Start of Entries shown

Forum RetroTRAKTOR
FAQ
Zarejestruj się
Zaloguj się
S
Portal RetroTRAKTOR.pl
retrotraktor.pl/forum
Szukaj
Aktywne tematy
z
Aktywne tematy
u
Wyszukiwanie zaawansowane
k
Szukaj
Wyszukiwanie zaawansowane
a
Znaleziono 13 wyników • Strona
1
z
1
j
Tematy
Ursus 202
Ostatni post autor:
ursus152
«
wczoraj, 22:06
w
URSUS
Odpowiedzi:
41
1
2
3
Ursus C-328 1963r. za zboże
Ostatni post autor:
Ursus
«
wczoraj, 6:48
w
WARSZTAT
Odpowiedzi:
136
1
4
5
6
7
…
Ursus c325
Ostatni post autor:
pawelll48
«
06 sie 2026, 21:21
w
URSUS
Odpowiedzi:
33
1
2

End of Entries shown

Transcribe, with no changes, the listing above from its first line through the line with "Ursus C-328 1963r. za zboże", including that line, and stop once it is done.

- _Reply to the exercise_
Forum RetroTRAKTOR
FAQ
Zarejestruj się
Zaloguj się
S
Portal RetroTRAKTOR.pl
retrotraktor.pl/forum
Szukaj
Aktywne tematy
z
Aktywne tematy
u
Wyszukiwanie zaawansowane
k
Szukaj
Wyszukiwanie zaawansowane
a
Znaleziono 13 wyników • Strona
1
z
1
j
Tematy
Ursus 202
Ostatni post autor:
ursus152
«
wczoraj, 22:06
w
URSUS
Odpowiedzi:
41
1
2
3
Ursus C-328 1963r. za zboże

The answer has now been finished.